İslam, Şer-i teklifleri getirirken, hem kadını hem de erkeği bu hükümlerle mükellef kılmıştır. Her ikisinin fiillerine çare getiren Şer-i hükümleri beyan ederken, kadın ve erkeğin birbirine eşit olup olmadığını, aralarında üstünlüğünün bulunup bulunmadığını dikkate almamıştır. Kadının erkeğe veya erkeğin kadına eşit olma meselesi, İslami hayatta bir problem değildir. Çünkü İslam cemaat ve toplumun birbirleriyle kaynaşmalarını garanti eden kuvvetli bir temel üzerine kurulmuştur.
ALLAH Teala:
“Biz, hakikaten insanoğlunu şan ve şeref sahibi kıldık. Onları, (çeşitli nakil vasıtaları ile) karada ve denizde taşıdık; kendilerine güzel güzel rızıklar verdik; yine onları, yarattıklarımızın birçoğundan cidden üstün kıldık.” (İsra 70) diyerek, şerefli kıldığı insanın kerametine layık gerçek saadeti hem erkek, hem de kadın için temin etmiştir.

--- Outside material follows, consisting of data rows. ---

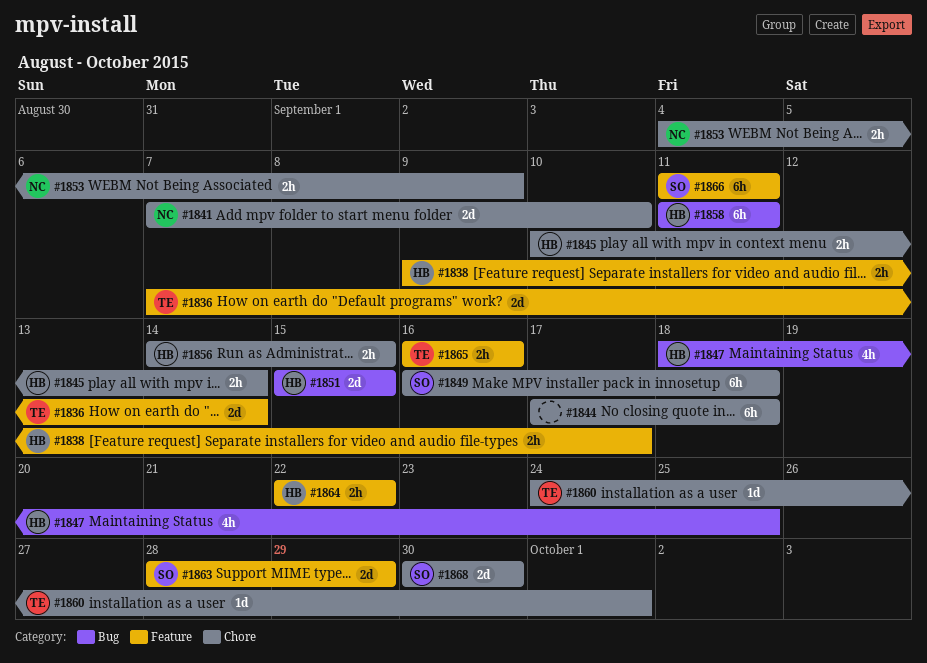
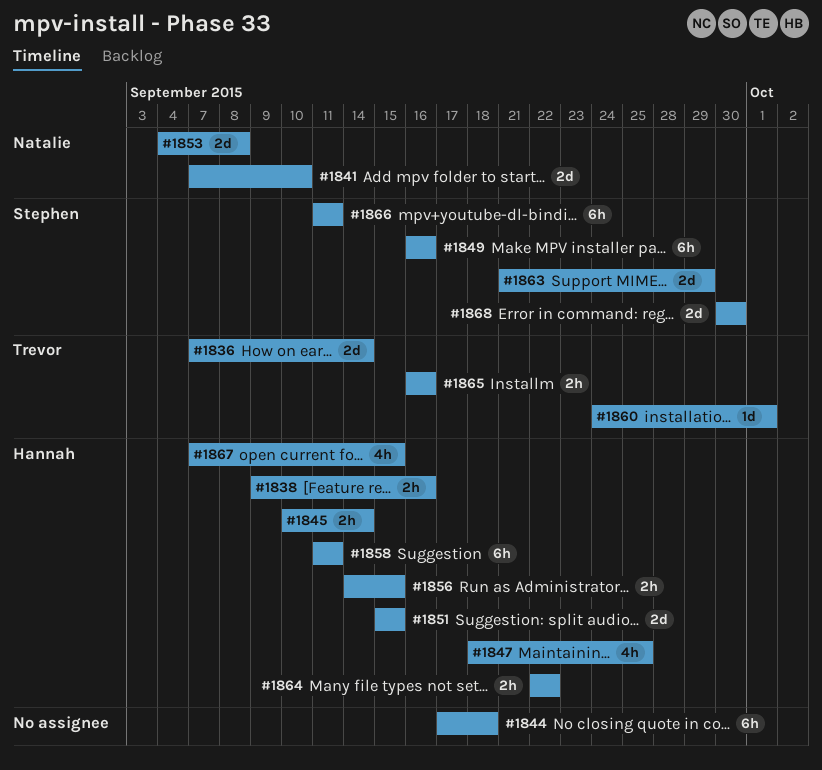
#1838, due: Sep 17 -> Sep 16
#1849, due: Sep 18 -> Sep 16
#1853, estimate: 2h -> 2d
#1853, due: Sep 9 -> Sep 8
#1863, start: Sep 28 -> Sep 21
#1867: none -> present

Görüldüğü gibi Batının İslam’a, kadın-erkek eşitliği fikri ile açmış olduğu savaşın ne derece yanlış olduğu ortadadır. Batı, ne yazık ki İslam’ın kadına vermiş olduğu değeri hiç bir zaman vermemiş ve vermemektedir. Bundan dolayı Batıda kadının yeri değersizdir. İslam da ise, kadınlar bütün haklara sahip olduğu gibi onların ırz ve namusları korunur, bir mal gibi alınıp satılmaları yasaklanır. Hatta İslam kadının düşmüş olduğu hayvanî seviyeden çıkartıp, layık olduğu mevkiine yerleştirmiştir. Kadın bir insandır, bir annedir. Resul (sav) de; “Cennet, annelerin ayakları altındadır!” buyurmuştur.
Hiçbir nizam İslam kadar kadına değer vermemiştir. Zira İslam, insan (Kadın-erkek) fıtratına en uygun dindir.